1ª medida: reunir a documentação do imóvel
Providencie desde já a matrícula atualizada, o carnê de IPTU ou ITR, o levantamento topográfico, as licenças da atividade, os contratos de locação e as notas fiscais de benfeitorias. Essa base documental é o alicerce do laudo pericial prévio e da conferência do memorial descritivo da concessionária.
2ª medida: constituir prova técnica independente
Encomende avaliação por assistente técnico próprio, com base na NBR 14.653-2 e na NBR 14.653-4, para apurar o valor de mercado do terreno, das edificações, do fundo de comércio e do remanescente antieconômico. Sem contraprova, prevalece a avaliação minimizada da expropriante.
3ª medida: não assinar acordo sem análise jurídica
Antes de firmar qualquer termo de acordo com a Concessionária Rota Sorocabana, submeta a proposta à análise técnica. A assinatura de acordo administrativo costuma implicar quitação ampla e renúncia a rubricas relevantes, como a perda de testada e o remanescente antieconômico.
A atuação estruturada permite ainda discutir a incidência dos juros compensatórios e moratórios previstos nos art. 15-A e art. 15-B do Decreto-Lei 3.365/1941, a correção monetária plena e os honorários do art. 27, parcelas que, somadas, ampliam consideravelmente o resultado final em favor do expropriado.
11. Cronograma e próximos passos
O procedimento expropriatório da Resolução SPI 093/2026 tende a seguir uma sequência previsível.
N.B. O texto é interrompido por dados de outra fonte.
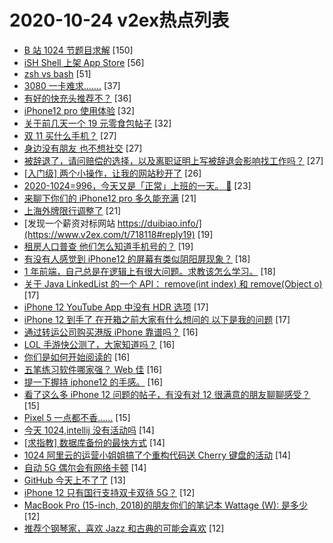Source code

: # 2020-10-24 v2ex热点列表

+ [B 站 1024 节题目求解](https://www.v2ex.com/t/718084#reply150) [150]
+ [iSH Shell 上架 App Store](https://www.v2ex.com/t/718077#reply56) [56]
+ [zsh vs bash](https://www.v2ex.com/t/718204#reply51) [51]
+ [3080 一卡难求.......](https://www.v2ex.com/t/718166#reply37) [37]
+ [有好的快充头推荐不？](https://www.v2ex.com/t/718179#reply36) [36]
+ [iPhone12 pro 使用体验](https://www.v2ex.com/t/718156#reply32) [32]
+ [关于前几天一个 19 元零食包帖子](https://www.v2ex.com/t/718176#reply32) [32]
+ [双 11 买什么手机？](https://www.v2ex.com/t/718087#reply27) [27]
+ [身边没有朋友 也不想社交](https://www.v2ex.com/t/718159#reply27) [27]
+ [被辞退了，请问赔偿的选择，以及离职证明上写被辞退会影响找工作吗？](https://www.v2ex.com/t/718161#reply27) [27]
+ [[入门级] 两个小操作，让我的网站秒开了](https://www.v2ex.com/t/718205#reply26) [26]
+ [2020-1024=996，今天又是「正常」上班的一天。 :kiss:](https://www.v2ex.com/t/718097#reply23) [23]
+ [来聊下你们的 iPhone12 pro 多久能充满](https://www.v2ex.com/t/718121#reply21) [21]
+ [上海外牌限行调整了](https://www.v2ex.com/t/718235#reply21) [21]
+ [发现一个薪资对标网站 https://duibiao.info/](https://www.v2ex.com/t/718118#reply19) [19]
+ [租房人口普查 他们怎么知道手机号的？](https://www.v2ex.com/t/718216#reply19) [19]
+ [有没有人感觉到 iPhone12 的屏幕有类似阴阳屏现象？](https://www.v2ex.com/t/718100#reply18) [18]
+ [1 年前端，自己总是在逻辑上有很大问题。求教该怎么学习。](https://www.v2ex.com/t/718172#reply18) [18]
+ [关于 Java LinkedList 的一个 API： remove(int index) 和 remove(Object o)](https://www.v2ex.com/t/718086#reply17) [17]
+ [iPhone 12 YouTube App 中没有 HDR 选项](https://www.v2ex.com/t/718106#reply17) [17]
+ [iPhone 12 到手了 在开箱之前大家有什么想问的 以下是我的问题](https://www.v2ex.com/t/718241#reply17) [17]
+ [通过转运公司购买港版 iPhone 靠谱吗？](https://www.v2ex.com/t/718109#reply16) [16]
+ [LOL 手游快公测了，大家知道吗？](https://www.v2ex.com/t/718112#reply16) [16]
+ [你们是如何开始阅读的](https://www.v2ex.com/t/718120#reply16) [16]
+ [五笔练习软件哪家强？ Web 佳](https://www.v2ex.com/t/718123#reply16) [16]
+ [提一下握持 iphone12 的手感。](https://www.v2ex.com/t/718155#reply16) [16]
+ [看了这么多 iPhone 12 问题的帖子，有没有对 12 很满意的朋友聊聊感受？](https://www.v2ex.com/t/718209#reply15) [15]
+ [Pixel 5 一点都不香……](https://www.v2ex.com/t/718226#reply15) [15]
+ [今天 1024,intellij 没有活动吗](https://www.v2ex.com/t/718096#reply14) [14]
+ [[求指教] 数据库备份的最快方式](https://www.v2ex.com/t/718124#reply14) [14]
+ [1024 阿里云的运营小姐姐搞了个重构代码送 Cherry 键盘的活动](https://www.v2ex.com/t/718142#reply14) [14]
+ [自动 5G 偶尔会有网络卡顿](https://www.v2ex.com/t/718079#reply14) [14]
+ [GitHub 今天上不了了](https://www.v2ex.com/t/718148#reply13) [13]
+ [iPhone 12 只有国行支持双卡双待 5G？](https://www.v2ex.com/t/718083#reply12) [12]
+ [MacBook Pro (15-inch, 2018)的朋友你们的笔记本 Wattage (W): 是多少](https://www.v2ex.com/t/718088#reply12) [12]
+ [推荐个钢琴家，喜欢 Jazz 和古典的可能会喜欢](https://www.v2ex.com/t/718094#reply12) [12]
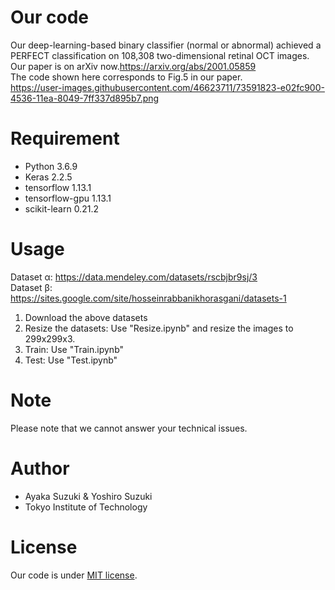 # Our code
 
Our deep-learning-based binary classifier (normal or abnormal) achieved a PERFECT classification on 108,308 two-dimensional retinal OCT images. 
<br>
Our paper is on arXiv now.https://arxiv.org/abs/2001.05859
<br>
The code shown here corresponds to Fig.5 in our paper.
<br>
https://user-images.githubusercontent.com/46623711/73591823-e02fc900-4536-11ea-8049-7ff337d895b7.png

 
# Requirement
 
* Python 3.6.9
* Keras 2.2.5
* tensorflow 1.13.1
* tensorflow-gpu 1.13.1
* scikit-learn 0.21.2
 
# Usage


Dataset α: https://data.mendeley.com/datasets/rscbjbr9sj/3
<br>
Dataset β: https://sites.google.com/site/hosseinrabbanikhorasgani/datasets-1
<br>
1. Download the above datasets
2. Resize the datasets: Use "Resize.ipynb" and resize the images to 299x299x3.
3. Train: Use "Train.ipynb"
4. Test: Use "Test.ipynb"
 
# Note
 
Please note that we cannot answer your technical issues.
 
# Author
 
* Ayaka Suzuki & Yoshiro Suzuki
* Tokyo Institute of Technology
 
# License
Our code is under [MIT license](https://en.wikipedia.org/wiki/MIT_License).
 
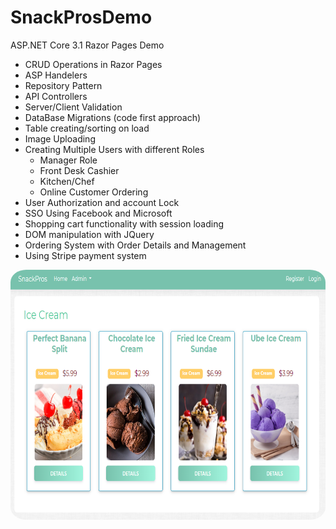 # SnackProsDemo
ASP.NET Core 3.1 Razor Pages Demo

- CRUD Operations in Razor Pages
- ASP Handelers
- Repository Pattern
- API Controllers 
- Server/Client Validation
- DataBase Migrations (code first approach)
- Table creating/sorting on load
- Image Uploading
- Creating Multiple Users with different Roles
  - Manager Role
  - Front Desk Cashier
  - Kitchen/Chef 
  - Online Customer Ordering
- User Authorization and account Lock 
- SSO Using Facebook and Microsoft
- Shopping cart functionality with session loading 
- DOM manipulation with JQuery
- Ordering System with Order Details and Management
- Using Stripe payment system
 
<a href="https://github.com/agent1red/SnackProsDemo/blob/master/AppImages/SnackProsCustomerPage.PNG?raw=true"><img src="https://github.com/agent1red/SnackProsDemo/blob/master/AppImages/SnackProsCustomerPage.PNG?raw=true" width="600" height="400"  style="border-radius:5%" /></a>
Compreender cada fase permite ao expropriado antecipar movimentos e proteger seu patrimônio no tempo certo.
| Fase | O que acontece | Posição do expropriado |
|---|---|---|
| DUP publicada | Resolução SPI 093/2026 autoriza o início do procedimento | Reunir documentos e constituir prova técnica |
| Fase administrativa | Concessionária apresenta oferta de avaliação | Conferir memorial e recusar oferta subavaliada |
| Ação judicial | Ajuizamento com pedido de imissão provisória | Impugnar o valor e requerer perícia independente |
| Imissão na posse | Depósito prévio e transferência da posse | Discutir a diferença; posse não encerra o valor |
| Indenização definitiva | Sentença ou acordo homologado | Levantar depósito com juros, correção e honorários |
A DUP tem prazo de validade legal para que a expropriante promova a desapropriação. Isso significa que o expropriado não deve permanecer inerte: quanto antes organizar sua defesa técnica, maior a capacidade de influenciar o valor apurado e de assegurar que a incorporação da faixa da Rodovia Raposo Tavares (SP 270) ao futuro Ponto de Parada de Descanso seja integralmente indenizada.
A reação estruturada maximiza a indenização
A diferença entre aceitar a oferta administrativa e conduzir uma defesa técnica bem instruída costuma ser expressiva. Documentação organizada, laudo pericial prévio robusto e correta identificação das rubricas de fundo de comércio, perda de testada e remanescente antieconômico são os pilares para transformar a justa e prévia indenização em realidade, e não em promessa formal.
12. O que fazer agora
A Resolução SPI 093/2026 colocou em marcha um procedimento que atingirá diretamente quem detém imóvel no km 113+500 da Rodovia Raposo Tavares (SP 270), em Araçoiaba da Serra. O expropriado deve tratar o tema com a urgência que ele exige: identificar com precisão a área efetivamente atingida, reunir a documentação do bem, constituir prova técnica independente e não firmar qualquer acordo antes de conhecer o real valor de mercado do imóvel e de suas rubricas acessórias.
A finalidade pública do Ponto de Parada de Descanso não diminui o direito de propriedade. A Constituição garante ao proprietário e ao locatário atingidos a indenização integral à vista, e o ordenamento oferece instrumentos concretos para que esse direito seja efetivado. Agir cedo, com base normativa e prova técnica, é o caminho para que a desapropriação na SP 270 resulte em reparação justa, e não em prejuízo consolidado.